Dad directed the UMM pep band at the old P.E. Annex in a time when there were no college women's sports teams. None! Lordy. People his age had notions ingrained about gender roles, to an extent. Society had to be coached out of all that. And like all major societal change, it can advance like a glacier. I know Dad was enlightened on race and peace issues.
 
"Fight, fight, fight for Morris U"
Perhaps I had a permanent defensiveness ingrained in my nature due to Dad's UMM fight song being retired. One can hash over these things - I have suggested the song might have one lyrical deficiency which I have suggested could be remedied - but to hear an instrumental version is 100 percent satisfying, I assure you. I don't think there was an introduction, either for the fight song or the Hymn which Dad also wrote. This can be remedied for any tune by just playing the last few bars.
No intro? All creators of music have their particular traits, like Neil Diamond starting out his songs with the title of the song. One of mine is to use "ya" instead of "you" in order to get a rhyme! My father had a great many compositions commercially published. I have had none, so the comparison ends there. But I have the right to embrace the pastime and to dream a little.
Dad's sacred music continues to be performed at churches across the USA. Dad's time at UMM was when society was going through some tumult, where I feel academic and Christian messages had to be separated. I'm not one for "pushing" Christian messages. I made peace with the Christian faith after Dad passed away. It's getting harder again - quite hard - as so much of the faith has become intertwined with Donald Trump. It defies understanding IMHO.
But I attend church where my parents went, First Lutheran, and try to hang in there. Don't worry: First Lutheran of the ELCA will never bow down and pay homage to Trump. Let the Apostolics and others do that, too many others. I pray for an awakening, a renaissance.
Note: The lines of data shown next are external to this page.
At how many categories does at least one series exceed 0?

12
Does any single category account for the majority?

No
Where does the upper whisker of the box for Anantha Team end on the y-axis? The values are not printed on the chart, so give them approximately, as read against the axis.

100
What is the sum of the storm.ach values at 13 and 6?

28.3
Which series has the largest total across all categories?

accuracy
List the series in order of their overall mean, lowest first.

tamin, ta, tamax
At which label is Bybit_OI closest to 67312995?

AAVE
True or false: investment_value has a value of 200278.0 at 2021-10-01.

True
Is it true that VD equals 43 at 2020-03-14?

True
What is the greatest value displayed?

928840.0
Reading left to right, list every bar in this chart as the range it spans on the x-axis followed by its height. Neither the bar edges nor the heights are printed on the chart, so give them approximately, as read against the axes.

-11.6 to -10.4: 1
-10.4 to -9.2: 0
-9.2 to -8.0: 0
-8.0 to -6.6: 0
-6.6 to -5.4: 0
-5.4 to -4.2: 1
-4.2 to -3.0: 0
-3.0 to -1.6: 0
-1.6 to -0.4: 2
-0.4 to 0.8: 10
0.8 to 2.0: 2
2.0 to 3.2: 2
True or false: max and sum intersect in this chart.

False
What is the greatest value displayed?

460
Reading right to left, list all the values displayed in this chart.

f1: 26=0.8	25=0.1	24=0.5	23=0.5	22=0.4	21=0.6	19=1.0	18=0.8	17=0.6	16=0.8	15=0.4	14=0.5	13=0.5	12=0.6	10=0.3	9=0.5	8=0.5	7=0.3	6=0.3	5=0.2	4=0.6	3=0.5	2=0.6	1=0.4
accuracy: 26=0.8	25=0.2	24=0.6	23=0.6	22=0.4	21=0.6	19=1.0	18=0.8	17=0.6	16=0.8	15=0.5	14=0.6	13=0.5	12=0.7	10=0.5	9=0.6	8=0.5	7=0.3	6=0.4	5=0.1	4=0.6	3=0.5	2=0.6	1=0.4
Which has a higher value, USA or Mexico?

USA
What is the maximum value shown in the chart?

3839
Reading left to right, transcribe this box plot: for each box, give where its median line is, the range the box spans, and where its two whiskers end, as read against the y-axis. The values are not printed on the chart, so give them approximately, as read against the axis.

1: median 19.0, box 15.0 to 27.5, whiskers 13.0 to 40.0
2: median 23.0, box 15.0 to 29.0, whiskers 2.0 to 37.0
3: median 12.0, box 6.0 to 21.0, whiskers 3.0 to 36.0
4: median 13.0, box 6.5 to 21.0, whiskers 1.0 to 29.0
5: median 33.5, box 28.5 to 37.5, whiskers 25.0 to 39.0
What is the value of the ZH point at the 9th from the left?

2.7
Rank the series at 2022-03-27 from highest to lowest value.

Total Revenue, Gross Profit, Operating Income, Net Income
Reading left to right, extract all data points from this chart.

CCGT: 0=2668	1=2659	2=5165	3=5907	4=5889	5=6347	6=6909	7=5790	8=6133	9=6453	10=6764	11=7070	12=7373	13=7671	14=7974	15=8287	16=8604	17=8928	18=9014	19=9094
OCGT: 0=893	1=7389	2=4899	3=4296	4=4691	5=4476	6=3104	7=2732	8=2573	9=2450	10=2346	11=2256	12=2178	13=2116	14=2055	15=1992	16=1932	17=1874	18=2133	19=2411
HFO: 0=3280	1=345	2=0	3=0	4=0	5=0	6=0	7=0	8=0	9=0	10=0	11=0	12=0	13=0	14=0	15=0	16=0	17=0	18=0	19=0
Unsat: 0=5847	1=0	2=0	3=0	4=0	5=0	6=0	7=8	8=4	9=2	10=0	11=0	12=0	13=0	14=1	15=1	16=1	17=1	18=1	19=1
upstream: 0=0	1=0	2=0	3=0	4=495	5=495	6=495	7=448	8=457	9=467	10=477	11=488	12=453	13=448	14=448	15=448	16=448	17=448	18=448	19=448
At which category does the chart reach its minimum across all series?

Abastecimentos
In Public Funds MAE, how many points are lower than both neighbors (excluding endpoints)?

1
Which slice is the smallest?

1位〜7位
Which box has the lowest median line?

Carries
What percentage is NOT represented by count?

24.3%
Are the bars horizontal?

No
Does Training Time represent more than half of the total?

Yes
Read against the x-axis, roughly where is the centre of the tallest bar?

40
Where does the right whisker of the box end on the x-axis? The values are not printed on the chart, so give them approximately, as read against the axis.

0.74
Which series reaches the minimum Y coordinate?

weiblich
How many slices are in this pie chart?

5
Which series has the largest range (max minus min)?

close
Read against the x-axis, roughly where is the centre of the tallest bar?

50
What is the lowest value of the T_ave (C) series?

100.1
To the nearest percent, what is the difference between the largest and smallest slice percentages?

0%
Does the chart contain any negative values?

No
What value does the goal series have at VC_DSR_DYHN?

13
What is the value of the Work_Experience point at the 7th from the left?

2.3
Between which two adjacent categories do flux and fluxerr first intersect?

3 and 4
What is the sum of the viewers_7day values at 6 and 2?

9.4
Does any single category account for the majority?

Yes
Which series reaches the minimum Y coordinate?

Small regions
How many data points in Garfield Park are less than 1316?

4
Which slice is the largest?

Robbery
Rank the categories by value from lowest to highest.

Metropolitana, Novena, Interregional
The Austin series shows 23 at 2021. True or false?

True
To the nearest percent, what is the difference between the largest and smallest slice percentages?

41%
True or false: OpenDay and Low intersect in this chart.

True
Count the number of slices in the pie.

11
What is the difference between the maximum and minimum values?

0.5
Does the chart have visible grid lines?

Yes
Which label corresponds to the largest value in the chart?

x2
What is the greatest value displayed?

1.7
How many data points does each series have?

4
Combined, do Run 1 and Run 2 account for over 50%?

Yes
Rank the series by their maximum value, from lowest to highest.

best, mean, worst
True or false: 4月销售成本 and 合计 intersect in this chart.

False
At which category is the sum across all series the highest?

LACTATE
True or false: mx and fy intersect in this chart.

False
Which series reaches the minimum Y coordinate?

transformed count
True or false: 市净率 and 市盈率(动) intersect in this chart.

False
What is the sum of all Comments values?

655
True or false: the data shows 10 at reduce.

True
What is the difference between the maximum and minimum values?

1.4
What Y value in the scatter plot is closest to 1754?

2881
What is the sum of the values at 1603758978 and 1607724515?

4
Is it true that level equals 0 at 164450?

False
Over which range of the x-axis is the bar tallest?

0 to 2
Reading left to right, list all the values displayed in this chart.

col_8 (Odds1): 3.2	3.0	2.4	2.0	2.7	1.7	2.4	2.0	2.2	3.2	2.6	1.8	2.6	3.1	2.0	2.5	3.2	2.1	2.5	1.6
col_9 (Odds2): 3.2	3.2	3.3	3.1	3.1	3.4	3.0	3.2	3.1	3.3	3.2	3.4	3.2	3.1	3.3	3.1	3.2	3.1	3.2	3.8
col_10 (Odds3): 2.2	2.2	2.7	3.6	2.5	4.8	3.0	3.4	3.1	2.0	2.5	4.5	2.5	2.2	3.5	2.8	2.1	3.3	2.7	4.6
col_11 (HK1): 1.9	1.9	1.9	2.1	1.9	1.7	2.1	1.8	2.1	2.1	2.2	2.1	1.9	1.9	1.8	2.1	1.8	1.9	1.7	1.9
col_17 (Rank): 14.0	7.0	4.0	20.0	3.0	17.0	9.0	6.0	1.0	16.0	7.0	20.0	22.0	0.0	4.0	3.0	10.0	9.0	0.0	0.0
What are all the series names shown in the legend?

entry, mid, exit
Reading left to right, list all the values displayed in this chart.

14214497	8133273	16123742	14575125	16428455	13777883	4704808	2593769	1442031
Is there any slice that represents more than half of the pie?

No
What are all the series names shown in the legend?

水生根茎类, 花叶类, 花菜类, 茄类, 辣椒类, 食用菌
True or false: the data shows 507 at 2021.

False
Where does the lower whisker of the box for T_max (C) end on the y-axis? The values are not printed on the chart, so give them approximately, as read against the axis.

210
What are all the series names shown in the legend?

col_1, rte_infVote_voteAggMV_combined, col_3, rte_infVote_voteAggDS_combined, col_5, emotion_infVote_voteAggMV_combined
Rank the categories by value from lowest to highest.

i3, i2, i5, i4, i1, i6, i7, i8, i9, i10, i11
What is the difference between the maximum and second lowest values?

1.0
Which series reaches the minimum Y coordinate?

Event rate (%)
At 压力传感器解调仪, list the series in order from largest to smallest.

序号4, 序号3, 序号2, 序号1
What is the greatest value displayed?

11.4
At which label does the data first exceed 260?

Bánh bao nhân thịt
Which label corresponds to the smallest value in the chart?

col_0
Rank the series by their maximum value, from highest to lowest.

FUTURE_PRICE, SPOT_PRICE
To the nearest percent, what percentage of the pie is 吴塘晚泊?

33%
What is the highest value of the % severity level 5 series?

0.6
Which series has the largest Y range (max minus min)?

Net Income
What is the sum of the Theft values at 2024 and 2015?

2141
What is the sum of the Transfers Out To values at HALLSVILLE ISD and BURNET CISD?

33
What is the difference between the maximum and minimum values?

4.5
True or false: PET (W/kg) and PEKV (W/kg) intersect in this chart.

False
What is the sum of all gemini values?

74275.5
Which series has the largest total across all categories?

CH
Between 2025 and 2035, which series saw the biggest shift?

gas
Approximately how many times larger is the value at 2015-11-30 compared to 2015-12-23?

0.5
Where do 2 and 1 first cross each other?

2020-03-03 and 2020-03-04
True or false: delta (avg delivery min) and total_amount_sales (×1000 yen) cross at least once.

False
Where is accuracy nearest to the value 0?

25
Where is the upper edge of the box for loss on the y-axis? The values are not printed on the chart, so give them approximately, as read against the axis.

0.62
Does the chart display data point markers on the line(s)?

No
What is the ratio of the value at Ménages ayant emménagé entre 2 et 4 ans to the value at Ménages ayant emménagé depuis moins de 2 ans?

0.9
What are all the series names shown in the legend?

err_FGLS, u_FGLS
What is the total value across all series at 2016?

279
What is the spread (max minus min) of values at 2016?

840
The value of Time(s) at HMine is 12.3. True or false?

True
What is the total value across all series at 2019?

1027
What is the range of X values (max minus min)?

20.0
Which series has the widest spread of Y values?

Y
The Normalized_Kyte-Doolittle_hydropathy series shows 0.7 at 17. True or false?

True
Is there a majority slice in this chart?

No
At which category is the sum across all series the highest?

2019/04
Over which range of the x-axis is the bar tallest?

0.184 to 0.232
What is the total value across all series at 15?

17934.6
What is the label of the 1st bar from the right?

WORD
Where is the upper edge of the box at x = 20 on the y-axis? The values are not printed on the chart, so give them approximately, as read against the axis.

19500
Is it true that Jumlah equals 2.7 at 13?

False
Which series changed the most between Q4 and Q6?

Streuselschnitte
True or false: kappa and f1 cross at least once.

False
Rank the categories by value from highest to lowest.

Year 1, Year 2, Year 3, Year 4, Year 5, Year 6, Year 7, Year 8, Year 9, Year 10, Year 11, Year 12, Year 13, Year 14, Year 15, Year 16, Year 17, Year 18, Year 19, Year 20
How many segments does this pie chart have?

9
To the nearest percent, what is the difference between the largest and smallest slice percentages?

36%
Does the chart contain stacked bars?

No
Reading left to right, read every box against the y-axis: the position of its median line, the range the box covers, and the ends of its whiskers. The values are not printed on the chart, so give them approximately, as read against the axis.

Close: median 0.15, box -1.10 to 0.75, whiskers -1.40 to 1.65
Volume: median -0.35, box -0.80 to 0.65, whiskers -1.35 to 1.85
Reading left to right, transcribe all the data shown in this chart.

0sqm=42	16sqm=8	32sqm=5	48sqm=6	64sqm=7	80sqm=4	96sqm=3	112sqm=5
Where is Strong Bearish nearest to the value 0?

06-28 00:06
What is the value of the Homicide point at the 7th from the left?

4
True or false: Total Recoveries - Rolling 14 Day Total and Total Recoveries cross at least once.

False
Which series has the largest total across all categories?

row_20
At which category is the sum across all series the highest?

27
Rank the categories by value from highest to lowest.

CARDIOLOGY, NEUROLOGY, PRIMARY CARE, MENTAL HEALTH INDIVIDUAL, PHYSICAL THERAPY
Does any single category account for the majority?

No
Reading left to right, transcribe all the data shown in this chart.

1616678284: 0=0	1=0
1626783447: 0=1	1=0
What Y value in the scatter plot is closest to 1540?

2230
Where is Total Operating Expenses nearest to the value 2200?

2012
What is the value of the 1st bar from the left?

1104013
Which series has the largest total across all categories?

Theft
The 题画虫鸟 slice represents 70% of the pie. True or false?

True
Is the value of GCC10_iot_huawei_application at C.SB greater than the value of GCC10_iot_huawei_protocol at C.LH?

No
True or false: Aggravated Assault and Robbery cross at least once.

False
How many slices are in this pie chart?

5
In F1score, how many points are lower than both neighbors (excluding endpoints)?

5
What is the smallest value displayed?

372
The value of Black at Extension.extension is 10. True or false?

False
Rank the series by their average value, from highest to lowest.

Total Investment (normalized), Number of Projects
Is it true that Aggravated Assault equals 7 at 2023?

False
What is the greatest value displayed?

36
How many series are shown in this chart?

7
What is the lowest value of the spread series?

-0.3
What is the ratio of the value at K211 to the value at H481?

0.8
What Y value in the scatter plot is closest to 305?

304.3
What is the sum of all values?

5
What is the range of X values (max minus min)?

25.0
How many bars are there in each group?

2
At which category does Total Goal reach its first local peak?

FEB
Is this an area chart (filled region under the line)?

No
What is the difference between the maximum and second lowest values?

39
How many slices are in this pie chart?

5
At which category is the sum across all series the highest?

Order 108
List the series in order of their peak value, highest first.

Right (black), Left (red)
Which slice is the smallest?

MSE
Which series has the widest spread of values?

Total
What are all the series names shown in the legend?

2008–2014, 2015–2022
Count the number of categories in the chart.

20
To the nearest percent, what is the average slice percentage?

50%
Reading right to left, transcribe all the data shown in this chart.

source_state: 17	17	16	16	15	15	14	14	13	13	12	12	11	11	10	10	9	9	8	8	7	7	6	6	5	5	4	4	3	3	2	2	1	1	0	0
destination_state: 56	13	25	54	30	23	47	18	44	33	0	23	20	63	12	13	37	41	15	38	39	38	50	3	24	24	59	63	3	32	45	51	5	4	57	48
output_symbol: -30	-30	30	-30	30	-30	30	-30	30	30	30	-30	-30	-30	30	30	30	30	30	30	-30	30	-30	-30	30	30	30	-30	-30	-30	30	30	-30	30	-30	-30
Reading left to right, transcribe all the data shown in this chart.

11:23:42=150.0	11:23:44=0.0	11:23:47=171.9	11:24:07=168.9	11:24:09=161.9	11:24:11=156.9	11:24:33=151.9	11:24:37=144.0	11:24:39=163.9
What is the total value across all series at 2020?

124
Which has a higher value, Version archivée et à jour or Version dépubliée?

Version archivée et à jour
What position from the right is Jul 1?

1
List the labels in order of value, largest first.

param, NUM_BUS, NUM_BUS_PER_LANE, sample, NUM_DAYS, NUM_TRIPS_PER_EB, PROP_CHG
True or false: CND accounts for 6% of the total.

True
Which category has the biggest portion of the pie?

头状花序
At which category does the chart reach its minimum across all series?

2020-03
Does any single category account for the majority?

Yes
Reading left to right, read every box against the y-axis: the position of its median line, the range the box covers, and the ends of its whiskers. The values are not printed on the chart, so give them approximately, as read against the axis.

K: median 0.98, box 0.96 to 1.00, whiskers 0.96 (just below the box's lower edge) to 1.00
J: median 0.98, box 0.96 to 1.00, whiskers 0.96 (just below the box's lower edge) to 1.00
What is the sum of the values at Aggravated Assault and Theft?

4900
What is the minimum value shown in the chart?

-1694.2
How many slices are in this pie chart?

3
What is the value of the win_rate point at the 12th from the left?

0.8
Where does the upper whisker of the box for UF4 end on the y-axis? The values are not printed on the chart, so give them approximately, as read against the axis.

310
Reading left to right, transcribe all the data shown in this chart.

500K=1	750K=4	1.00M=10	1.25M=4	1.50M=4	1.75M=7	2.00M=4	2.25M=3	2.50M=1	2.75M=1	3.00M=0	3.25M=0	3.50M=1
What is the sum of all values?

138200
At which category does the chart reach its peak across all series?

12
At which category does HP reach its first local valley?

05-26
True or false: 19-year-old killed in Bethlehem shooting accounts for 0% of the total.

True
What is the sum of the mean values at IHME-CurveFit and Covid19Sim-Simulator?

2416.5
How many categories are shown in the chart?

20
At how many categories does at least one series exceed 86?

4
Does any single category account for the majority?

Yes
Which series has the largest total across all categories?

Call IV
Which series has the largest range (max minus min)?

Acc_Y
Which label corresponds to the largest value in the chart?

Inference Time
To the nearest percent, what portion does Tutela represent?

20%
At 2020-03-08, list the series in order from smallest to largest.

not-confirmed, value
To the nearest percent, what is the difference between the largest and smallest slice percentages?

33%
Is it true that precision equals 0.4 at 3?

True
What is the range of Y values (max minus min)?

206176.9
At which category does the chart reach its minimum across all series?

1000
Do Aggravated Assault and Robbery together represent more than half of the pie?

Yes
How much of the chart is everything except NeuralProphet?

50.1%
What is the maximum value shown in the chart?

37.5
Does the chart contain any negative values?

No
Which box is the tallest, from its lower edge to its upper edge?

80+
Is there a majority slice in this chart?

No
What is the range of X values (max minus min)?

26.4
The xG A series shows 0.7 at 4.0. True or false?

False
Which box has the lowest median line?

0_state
How humble my life is, compared to my father's. Here's a paragraph from a retrospective publication re. the Minneapolis Apollo Club:
 
In 1951 Williams because the seventh director of the Apollo Club. Melvin Burlingame, former historian of the Club wrote in 1964: "His term of directorship was highlighted by his interpretation of the Club's music, his brilliant showmanship, stage presentation and personality. With the introduction of his own compositions and arrangements into the programs of the Apollo Club, the Club produced a new sound that was excitingly different from the usual choral fare."
 
All very good, but consider my brown corduroys too.